## Excerpted text
= = = = =

Claremont Insider: Catch the Fever!

Thursday, August 14, 2008

Catch the Fever!

Atascadero City Manager Wade McKinney and Indio City Manager Glenn Southard pose for the April, 2008, edition of the City Manager Newsletter, a publication of Trackdown Management and Jack Simpson. All three, McKinney, Southard, and Simpson, are on the board of the California City Management Foundation, which Southard helped found.

We've been writing this past week about the situation in Indio where a portion of the city's utility tax has reportedly gone uncollected from nearly 8,000 homes and 650 businesses. Our fascination with the story has less to do with the fact that former Claremont City Manager Glenn Southard in now ensconced in that desert down and much more to do with the opportunity to view the story as a case study in crisis management by Southard.

Southard would like to have the public believe the under collection of the 23-year-old Indio utility tax preceded his administration by decades. But has anyone bothered to look at how many of those 8,000 homes and 650 businesses were constructed in the past three years during Indio's great real estate boom? Indio's population, according to U.S. Census estimates, went from 49,116 in 2000 to 76,896 - a better-than-50% increase.

= = = = =

Data entries:
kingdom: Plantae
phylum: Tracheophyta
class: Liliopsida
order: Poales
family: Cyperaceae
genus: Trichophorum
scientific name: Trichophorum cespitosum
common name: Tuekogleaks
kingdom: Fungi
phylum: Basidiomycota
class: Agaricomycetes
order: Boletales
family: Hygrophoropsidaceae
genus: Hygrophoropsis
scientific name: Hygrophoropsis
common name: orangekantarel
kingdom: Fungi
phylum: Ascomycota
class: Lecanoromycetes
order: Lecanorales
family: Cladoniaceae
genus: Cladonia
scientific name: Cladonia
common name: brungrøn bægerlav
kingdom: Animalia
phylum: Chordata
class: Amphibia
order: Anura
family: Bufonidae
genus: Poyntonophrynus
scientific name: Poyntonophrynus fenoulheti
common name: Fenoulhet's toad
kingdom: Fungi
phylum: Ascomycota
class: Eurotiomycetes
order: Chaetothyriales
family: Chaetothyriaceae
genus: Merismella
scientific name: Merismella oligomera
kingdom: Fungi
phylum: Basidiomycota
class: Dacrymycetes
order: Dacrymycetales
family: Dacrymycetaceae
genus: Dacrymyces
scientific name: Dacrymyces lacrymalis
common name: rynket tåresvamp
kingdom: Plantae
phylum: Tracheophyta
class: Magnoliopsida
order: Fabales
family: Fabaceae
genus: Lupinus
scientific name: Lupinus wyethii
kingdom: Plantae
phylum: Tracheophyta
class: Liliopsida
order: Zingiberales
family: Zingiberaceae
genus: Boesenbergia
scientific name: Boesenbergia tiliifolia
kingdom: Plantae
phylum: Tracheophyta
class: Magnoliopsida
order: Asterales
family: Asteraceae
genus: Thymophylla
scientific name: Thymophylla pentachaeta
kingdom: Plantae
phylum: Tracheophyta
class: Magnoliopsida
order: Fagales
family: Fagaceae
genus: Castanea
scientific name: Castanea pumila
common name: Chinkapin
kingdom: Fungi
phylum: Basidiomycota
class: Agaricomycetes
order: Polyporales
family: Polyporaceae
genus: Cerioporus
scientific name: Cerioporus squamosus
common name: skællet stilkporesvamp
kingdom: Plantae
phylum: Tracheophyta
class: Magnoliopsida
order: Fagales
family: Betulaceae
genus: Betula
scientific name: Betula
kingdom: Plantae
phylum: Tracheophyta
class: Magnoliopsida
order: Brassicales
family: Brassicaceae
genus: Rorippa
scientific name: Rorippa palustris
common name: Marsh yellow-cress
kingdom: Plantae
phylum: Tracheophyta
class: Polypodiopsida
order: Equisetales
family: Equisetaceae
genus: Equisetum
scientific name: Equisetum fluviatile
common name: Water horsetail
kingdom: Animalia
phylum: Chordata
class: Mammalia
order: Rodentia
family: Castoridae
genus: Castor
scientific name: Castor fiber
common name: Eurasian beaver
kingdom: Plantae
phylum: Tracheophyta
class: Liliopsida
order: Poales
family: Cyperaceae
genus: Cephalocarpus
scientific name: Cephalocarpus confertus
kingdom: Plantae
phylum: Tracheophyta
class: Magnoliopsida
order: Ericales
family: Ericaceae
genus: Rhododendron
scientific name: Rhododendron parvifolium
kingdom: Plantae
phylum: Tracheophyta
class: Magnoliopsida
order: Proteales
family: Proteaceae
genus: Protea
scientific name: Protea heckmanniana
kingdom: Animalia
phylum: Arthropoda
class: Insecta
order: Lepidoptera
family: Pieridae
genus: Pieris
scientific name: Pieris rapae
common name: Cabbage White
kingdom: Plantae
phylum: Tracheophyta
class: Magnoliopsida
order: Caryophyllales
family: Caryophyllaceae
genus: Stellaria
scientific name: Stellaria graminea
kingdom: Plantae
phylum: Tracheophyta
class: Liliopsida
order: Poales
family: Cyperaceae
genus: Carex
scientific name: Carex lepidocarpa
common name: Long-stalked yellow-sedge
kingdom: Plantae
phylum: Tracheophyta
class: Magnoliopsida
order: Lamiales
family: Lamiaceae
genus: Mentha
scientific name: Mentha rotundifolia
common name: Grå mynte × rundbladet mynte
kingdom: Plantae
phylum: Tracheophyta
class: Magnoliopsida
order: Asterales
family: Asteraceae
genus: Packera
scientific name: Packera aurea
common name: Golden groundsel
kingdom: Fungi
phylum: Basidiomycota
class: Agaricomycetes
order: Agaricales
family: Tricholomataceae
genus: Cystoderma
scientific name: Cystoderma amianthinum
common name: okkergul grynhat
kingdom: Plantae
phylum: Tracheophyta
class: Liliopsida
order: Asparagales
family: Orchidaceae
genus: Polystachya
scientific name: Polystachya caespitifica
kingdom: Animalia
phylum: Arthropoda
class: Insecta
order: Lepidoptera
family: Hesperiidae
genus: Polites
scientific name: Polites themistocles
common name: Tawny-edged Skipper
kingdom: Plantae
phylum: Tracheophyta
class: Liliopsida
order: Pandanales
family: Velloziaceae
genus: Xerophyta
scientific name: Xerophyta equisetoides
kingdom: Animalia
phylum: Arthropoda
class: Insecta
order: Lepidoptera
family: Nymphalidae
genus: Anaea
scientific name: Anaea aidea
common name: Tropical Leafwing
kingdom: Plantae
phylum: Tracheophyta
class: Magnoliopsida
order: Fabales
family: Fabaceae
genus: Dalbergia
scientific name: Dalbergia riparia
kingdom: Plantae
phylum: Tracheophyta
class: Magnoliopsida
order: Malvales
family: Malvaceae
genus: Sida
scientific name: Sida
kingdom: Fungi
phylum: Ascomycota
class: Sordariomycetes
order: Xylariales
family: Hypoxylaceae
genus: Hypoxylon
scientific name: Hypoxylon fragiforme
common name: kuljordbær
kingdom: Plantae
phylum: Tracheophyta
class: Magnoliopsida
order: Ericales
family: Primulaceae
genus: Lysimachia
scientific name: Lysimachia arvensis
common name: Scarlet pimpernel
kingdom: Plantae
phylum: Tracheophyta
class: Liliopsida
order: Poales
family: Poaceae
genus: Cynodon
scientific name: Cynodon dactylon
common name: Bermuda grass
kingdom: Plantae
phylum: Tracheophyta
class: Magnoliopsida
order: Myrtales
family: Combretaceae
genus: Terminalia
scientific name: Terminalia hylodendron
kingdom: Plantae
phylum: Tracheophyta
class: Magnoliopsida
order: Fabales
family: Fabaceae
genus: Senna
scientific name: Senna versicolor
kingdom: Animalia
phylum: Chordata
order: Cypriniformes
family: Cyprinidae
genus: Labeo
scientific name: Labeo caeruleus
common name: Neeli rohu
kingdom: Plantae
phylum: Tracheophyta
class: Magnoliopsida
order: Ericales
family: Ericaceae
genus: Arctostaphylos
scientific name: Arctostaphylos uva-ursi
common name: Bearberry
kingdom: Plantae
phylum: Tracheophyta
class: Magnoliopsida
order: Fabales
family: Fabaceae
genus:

= = = = =

## Task set
A) Rewrite the Claremont Insider post from "We've been writing" to "a better-than-50% increase.", swapping "utility tax" for "utility levy".
B) Put the entries from the line with "scientific name: Dacrymyces lacrymalis" to the line with "scientific name: Boesenbergia tiliifolia" into a two-column CSV with the columns rank and value. Give one row per line, with each field quoted and any line breaks turned into spaces.
The Claremont Insider post and the entries have no connection to each other.

## Responses to the exercise
A)
We've been writing this past week about the situation in Indio where a portion of the city's utility levy has reportedly gone uncollected from nearly 8,000 homes and 650 businesses. Our fascination with the story has less to do with the fact that former Claremont City Manager Glenn Southard in now ensconced in that desert down and much more to do with the opportunity to view the story as a case study in crisis management by Southard.

Southard would like to have the public believe the under collection of the 23-year-old Indio utility levy preceded his administration by decades. But has anyone bothered to look at how many of those 8,000 homes and 650 businesses were constructed in the past three years during Indio's great real estate boom? Indio's population, according to U.S. Census estimates, went from 49,116 in 2000 to 76,896 - a better-than-50% increase.

B)
rank,value
"scientific name:","Dacrymyces lacrymalis"
"common name:","rynket tåresvamp"
"kingdom:","Plantae"
"phylum:","Tracheophyta"
"class:","Magnoliopsida"
"order:","Fabales"
"family:","Fabaceae"
"genus:","Lupinus"
"scientific name:","Lupinus wyethii"
"kingdom:","Plantae"
"phylum:","Tracheophyta"
"class:","Liliopsida"
"order:","Zingiberales"
"family:","Zingiberaceae"
"genus:","Boesenbergia"
"scientific name:","Boesenbergia tiliifolia"